What's it gonna' take to get a job with the amazing Numero Group? Month after month they keep discovering, and gloriously repackaging, crate finds that are essential puzzle pieces in the evolution of modern music. They seem to have all the bases covered, lost power pop (Yellow Pills), lost femme-folk (Wayfaring Strangers), lost world funk (various Cult Cargo comps.) and the label's biggest undertaking, the Eccentric Soul series.
Numero already unearthed the amazing Capsoul Label (their first release), so who would've thought there was another Columbus imprint that needed digging up? The Prix Label began on 921 E. Broad Street in the now defunct Harmonic Studios. Over a four year span (1969-73) they released only a small handful of singles. Pretty much all of them are compiled here, along with a batch of master tapes found only a year ago at a local estate auction (the owners apparently had no idea what a goldmine they possessed). Of course there is a bit of overlap with Capsoul, session players and band members were an incestuous bunch in the small but vibrant Columbus scene (Marion Ray, a star of Bill Moss' label, also recorded a single for Prix), but that's not to say Prix isn't an entirely unique entity.
For one, they had Eddie Ray, who began in a trio with the legendary Sam and Dave. On "You Got Me" he shines like a legitimate star over a slightly psych soul groove.
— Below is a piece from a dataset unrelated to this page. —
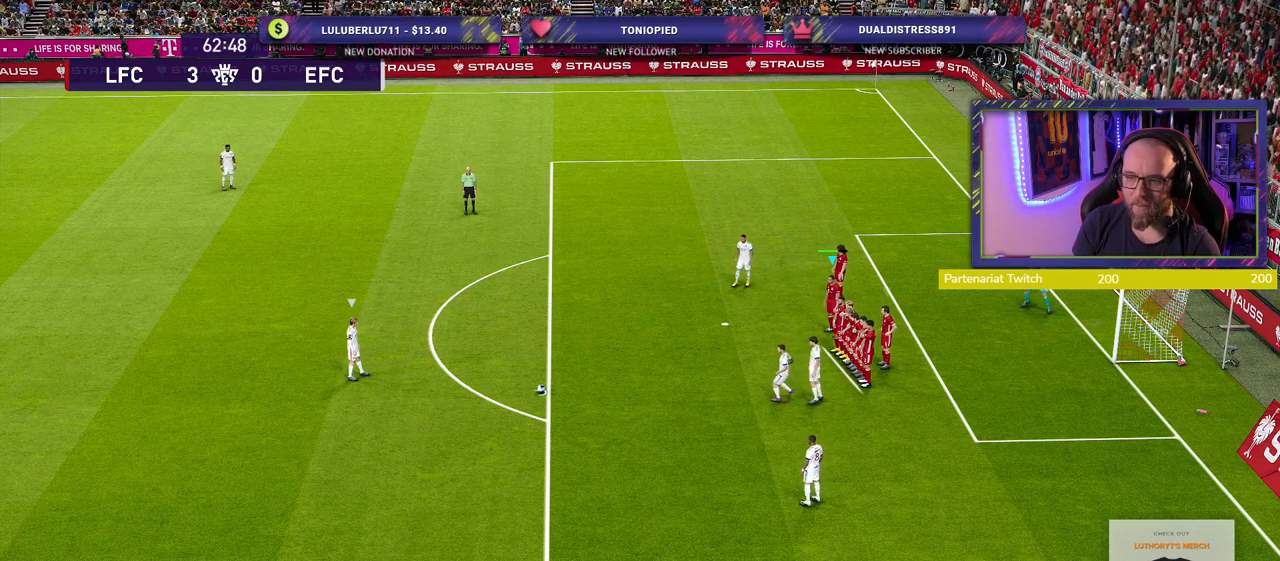
{"buttons": [], "left_stick": "center", "right_stick": "center", "events": []}
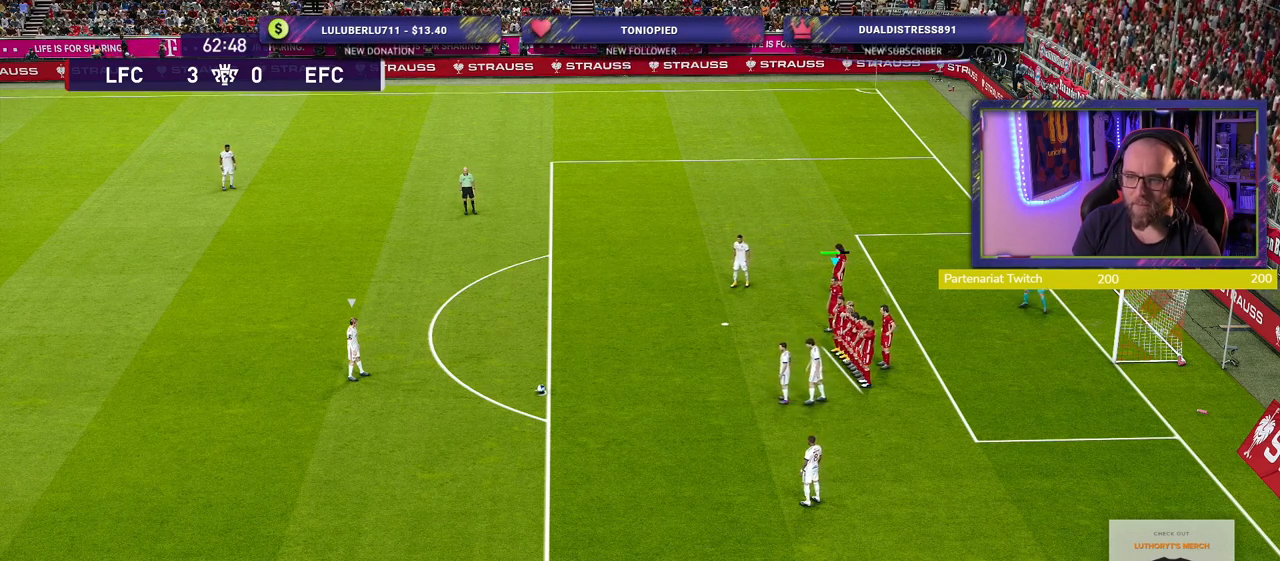
{"buttons": ["L1", "R3"], "left_stick": "down-right", "right_stick": "center", "events": [[380, "L1", "down"], [400, "left_stick", "down-right"], [420, "R3", "down"]]}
The album also boasts two tracks from OFS Unlimited, who were precursors to the big-band, multi-cultural, funk sounds of the Ohio Players and Sun. Their "Mystic" is a barreling slice of instrumental jazz blasts and polyrhythm, something that wouldn't be out of place on a Tarrantino soundtrack or necromanced into a Go Team sequence.
Basically, whether you're a fan of lost soul or not, Numero has provided both a rich history few knew existed and another seamless compilation of hidden treasures that would otherwise remain buried.